§ **SUPPLIED DATA**
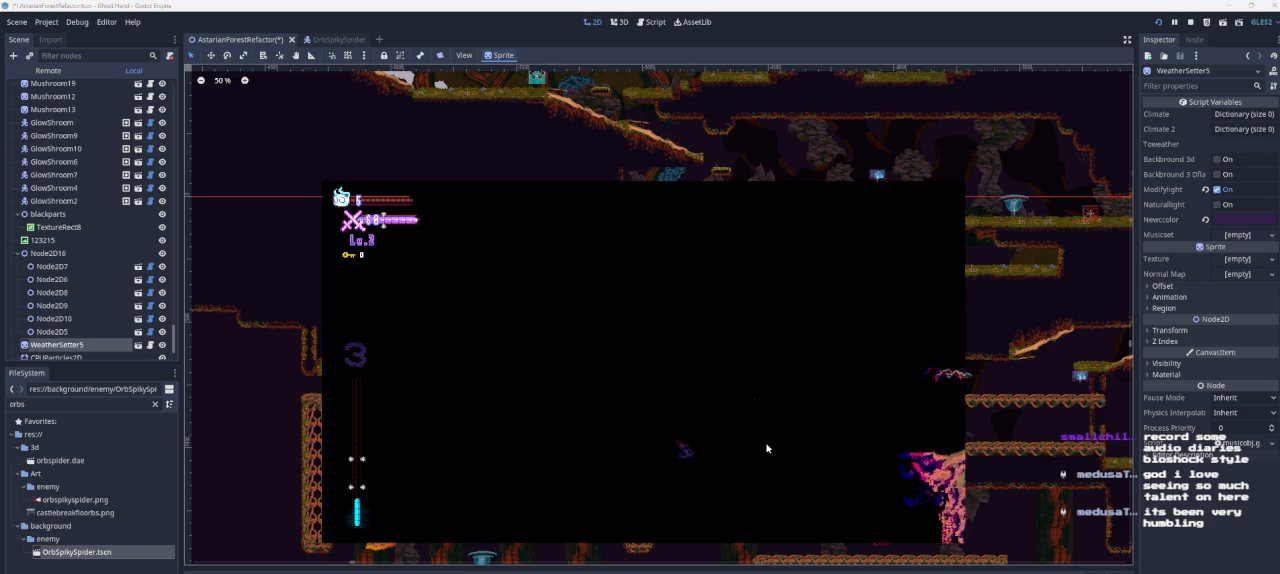
{"buttons": [], "left_stick": "right", "right_stick": "center", "events": [[233, "left_stick", "center"], [467, "left_stick", "right"]]}
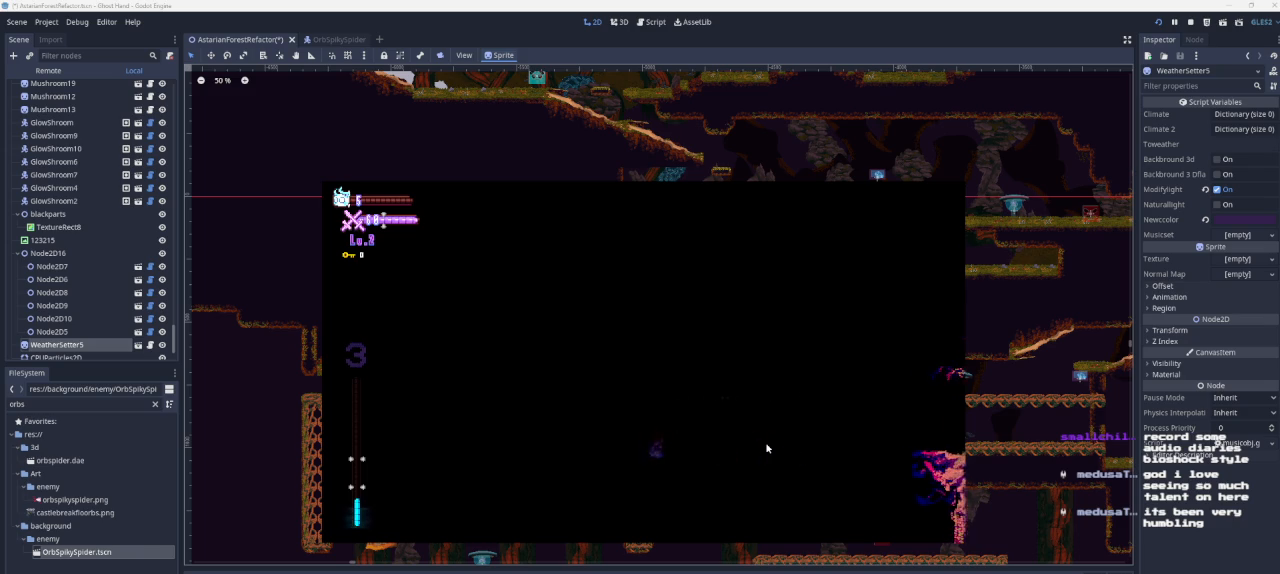
{"buttons": ["R1"], "left_stick": "right", "right_stick": "center", "events": [[100, "CROSS", "down"], [400, "CROSS", "up"], [400, "R1", "down"]]}
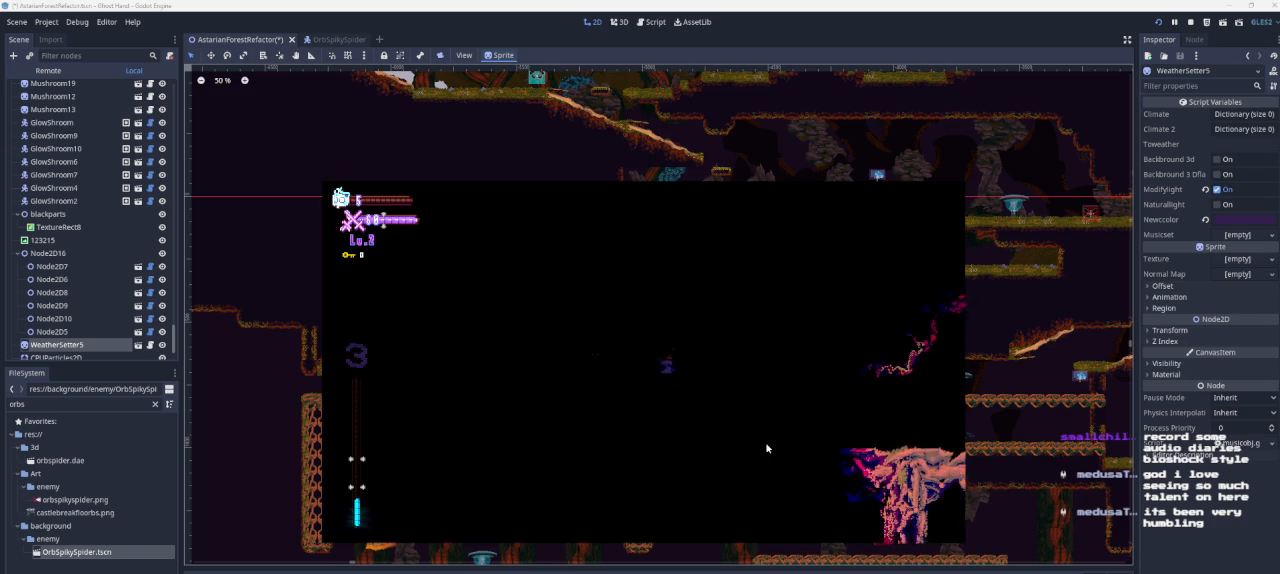
{"buttons": [], "left_stick": "right", "right_stick": "center", "events": [[67, "R1", "up"], [400, "left_stick", "center"], [500, "left_stick", "right"]]}
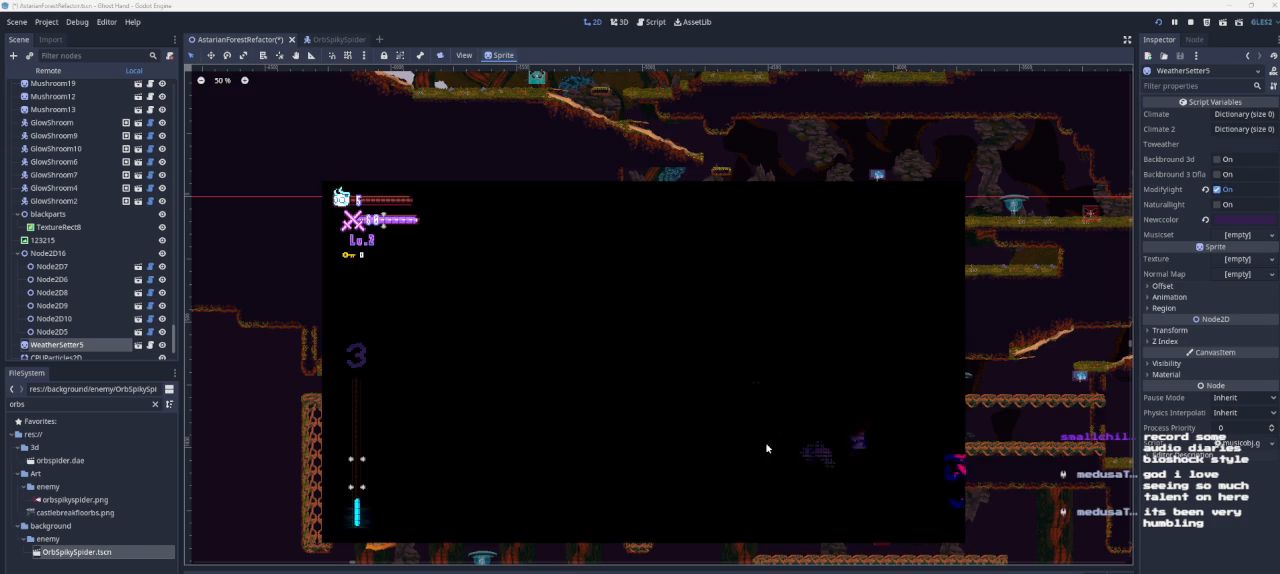
{"buttons": [], "left_stick": "right", "right_stick": "center", "events": [[133, "CROSS", "down"], [400, "CROSS", "up"]]}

§ **WHAT IS NEEDED**
The listing above is to be written out again exactly, with its pictures omitted.

§ **OUTPUT**
{"buttons": [], "left_stick": "right", "right_stick": "center", "events": [[233, "left_stick", "center"], [467, "left_stick", "right"]]}
{"buttons": ["R1"], "left_stick": "right", "right_stick": "center", "events": [[100, "CROSS", "down"], [400, "CROSS", "up"], [400, "R1", "down"]]}
{"buttons": [], "left_stick": "right", "right_stick": "center", "events": [[67, "R1", "up"], [400, "left_stick", "center"], [500, "left_stick", "right"]]}
{"buttons": [], "left_stick": "right", "right_stick": "center", "events": [[133, "CROSS", "down"], [400, "CROSS", "up"]]}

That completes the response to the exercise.